Document layout detection data:
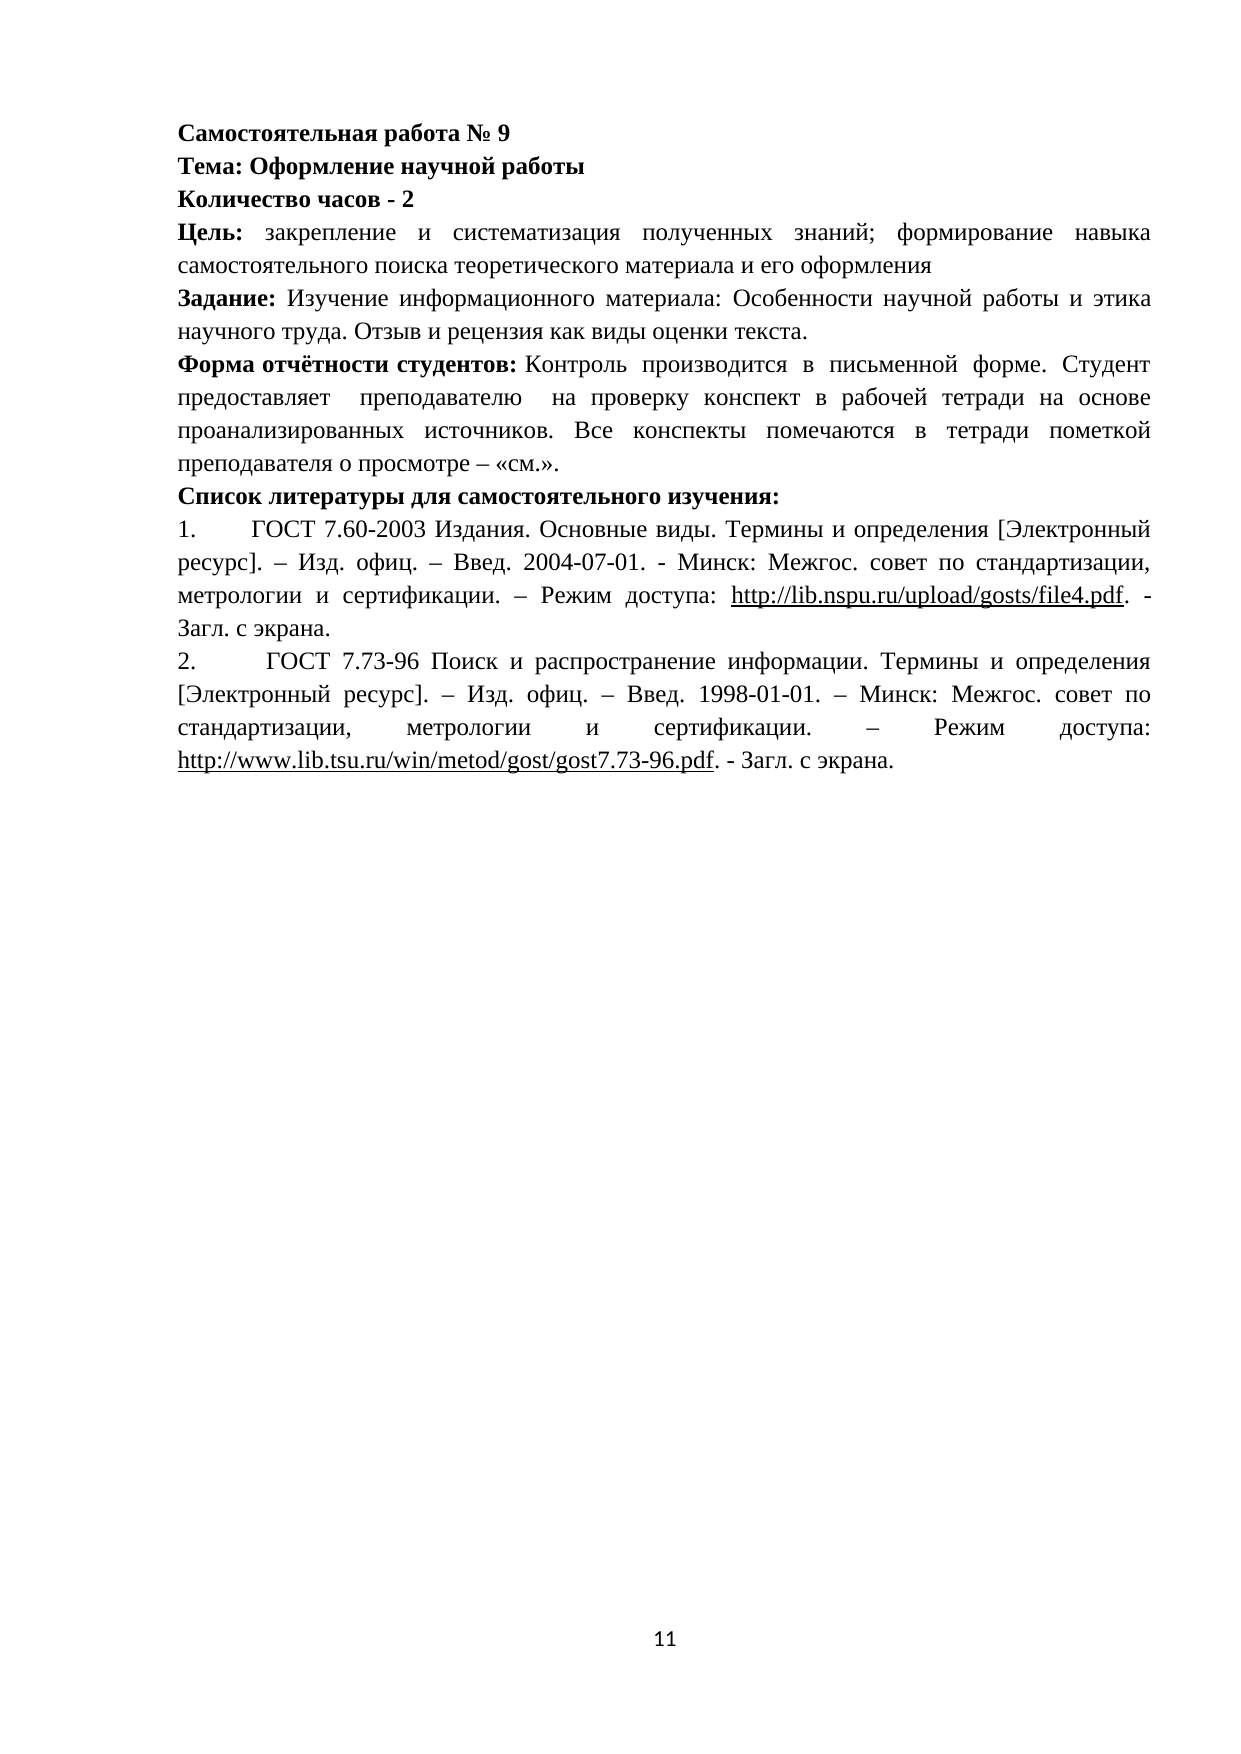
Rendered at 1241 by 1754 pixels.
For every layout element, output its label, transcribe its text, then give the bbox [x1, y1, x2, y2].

list ГОСТ 7.73-96 Поиск и распространение информации. Термины и определения [Электронный ресурс]. – Изд. офиц. – Введ. 1998-01-01. – Минск: Межгос. совет по стандартизации, метрологии и сертификации. – Режим доступа: http://www.lib.tsu.ru/win/metod/gost/gost7.73-96.pdf. - Загл. с экрана. [177, 646, 1152, 774]
text Тема: Оформление научной работы [177, 151, 1152, 180]
text Цель: закрепление и систематизация полученных знаний; формирование навыка самостоятельного поиска теоретического материала и его оформления [177, 217, 1152, 279]
text Количество часов - 2 [177, 184, 1152, 213]
text Список литературы для самостоятельного изучения: [177, 481, 1152, 510]
list ГОСТ 7.60-2003 Издания. Основные виды. Термины и определения [Электронный ресурс]. – Изд. офиц. – Введ. 2004-07-01. - Минск: Межгос. совет по стандартизации, метрологии и сертификации. – Режим доступа: http://lib.nspu.ru/upload/gosts/file4.pdf. - Загл. с экрана. [177, 514, 1152, 642]
text Самостоятельная работа № 9 [177, 118, 1152, 147]
text Задание: Изучение информационного материала: Особенности научной работы и этика научного труда. Отзыв и рецензия как виды оценки текста. [177, 283, 1152, 345]
text Форма отчётности студентов: Контроль производится в письменной форме. Студент предоставляет преподавателю на проверку конспект в рабочей тетради на основе проанализированных источников. Все конспекты помечаются в тетради пометкой преподавателя о просмотре – «см.». [177, 349, 1152, 477]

— Exercise details —
A complete answer reproduces every line of the records in which the word "самостоятельного" occurs.

— Task output —
text Цель: закрепление и систематизация полученных знаний; формирование навыка самостоятельного поиска теоретического материала и его оформления [177, 217, 1152, 279]
text Список литературы для самостоятельного изучения: [177, 481, 1152, 510]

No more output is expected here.